Figure 2. System diagram for the Computer Guidance Module illustrating all communications between the hardware devices and software modules of the ARAKNES surgical robotic platform. The Computer Guidance Module relies on two different types of data: the positions of the sensors as localized and transmitted by the electromagnetic tracking system; and the robot control data as computed and dispatched by the robot control system running on the Master Workstation. These data allow the Computer Guidance Module to update the virtual surgical robot in order to maintain coherence with the real robotic device.
Figure 3. The Computer Guidance Module during a simulated cholecystectomy, working in PASSIVE modality. The surgeon can switch between different viewing modalities, e.g., using the panoramic view mode (top) or the same robot stereoscopic camera placed between the two robotic arms (bottom).
Figure 4. The Computer Guidance Module during a simulated cholecystectomy, working in ASSISTIVE modality. In this modality, the surgeon is able to load the planned position for the single access port, as decided using the Planning and Simulation Module during the preoperative phase. The optimal port placement is marked on the virtual abdomen of the patient, assisting the surgeon in the insertion of the trocar.

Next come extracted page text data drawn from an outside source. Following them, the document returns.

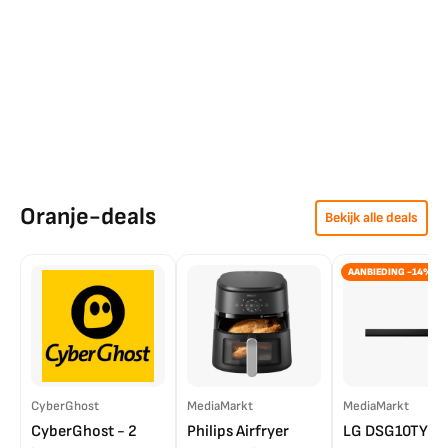
Oranje-deals
Bekijk alle deals
AANBIEDING -14%
CyberGhost
MediaMarkt
MediaMarkt
CyberGhost - 2
Philips Airfryer
LG DSG10TY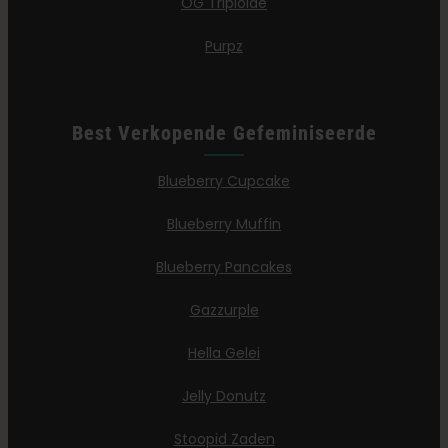
OG Triploïde
Purpz
Best Verkopende Gefeminiseerde
Blueberry Cupcake
Blueberry Muffin
Blueberry Pancakes
Gazzurple
Hella Gelei
Jelly Donutz
Stoopid Zaden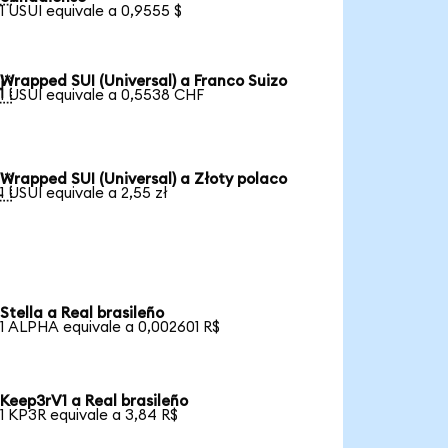
1 USUI equivale a 0,9555 $
Wrapped SUI (Universal) a Franco Suizo

1 USUI equivale a 0,5538 CHF
Wrapped SUI (Universal) a Złoty polaco

1 USUI equivale a 2,55 zł
Stella a Real brasileño
1 ALPHA equivale a 0,002601 R$
Keep3rV1 a Real brasileño
1 KP3R equivale a 3,84 R$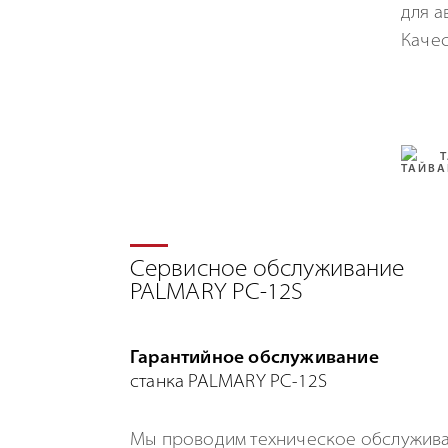
для а
Качес
Сервисное обслуживание
PALMARY PC-12S
Гарантийное обслуживание
станка PALMARY PC-12S
Мы проводим техническое обслужива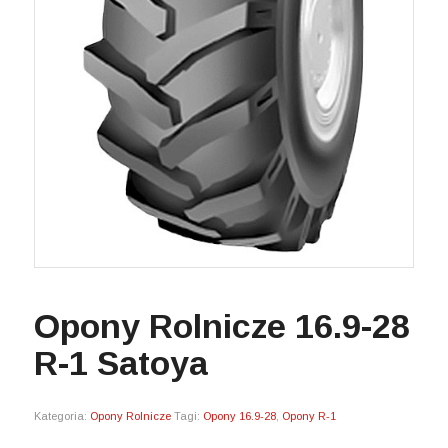
Opony Rolnicze 16.9-28
R-1 Satoya
Kategoria:
Opony Rolnicze
Tagi:
Opony 16.9-28
,
Opony R-1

Figure 5. The Computer Guidance Module during a simulated cholecystectomy, working in ACTIVE modality. Throughout the intervention the system continuously monitors the risk of collisions between the robot arms and critical organs surrounding the target of the intervention. If the system detects a robot part approaching a delicate organ, the surgeon is alerted by visual (the red dot in the lower left corner of the screen) and acoustic (a simple beep sequence) warnings. This functionality assists the surgeon during navigation inside the patient's anatomy, overcoming the difficulties associated with the use of the standard endoscopic view. The panoramic view (top) shows the “elbow” of the robot's right arm approaching the pancreas and arterial vessels (critical structures). This dangerous situation is not easily detectable by the surgeon using the standard endoscopic view (bottom).
Table I. Evaluation of the different navigation functionalities by a group of 5 expert surgeons. The scores were on a scale from 1 (poor) to 5 (very good).